*What the task asks*:
Transcribe all the material exactly. Leave every line as it is.
▽
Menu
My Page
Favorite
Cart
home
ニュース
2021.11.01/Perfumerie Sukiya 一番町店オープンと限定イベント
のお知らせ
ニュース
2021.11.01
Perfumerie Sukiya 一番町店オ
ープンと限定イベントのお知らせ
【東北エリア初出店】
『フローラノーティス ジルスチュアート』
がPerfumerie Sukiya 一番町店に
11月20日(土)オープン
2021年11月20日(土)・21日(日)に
△
*Output for this task*:
Menu
My Page
Favorite
Cart
home
ニュース
2021.11.01/Perfumerie Sukiya 一番町店オープンと限定イベント
のお知らせ
ニュース
2021.11.01
Perfumerie Sukiya 一番町店オ
ープンと限定イベントのお知らせ
【東北エリア初出店】
『フローラノーティス ジルスチュアート』
がPerfumerie Sukiya 一番町店に
11月20日(土)オープン
2021年11月20日(土)・21日(日)に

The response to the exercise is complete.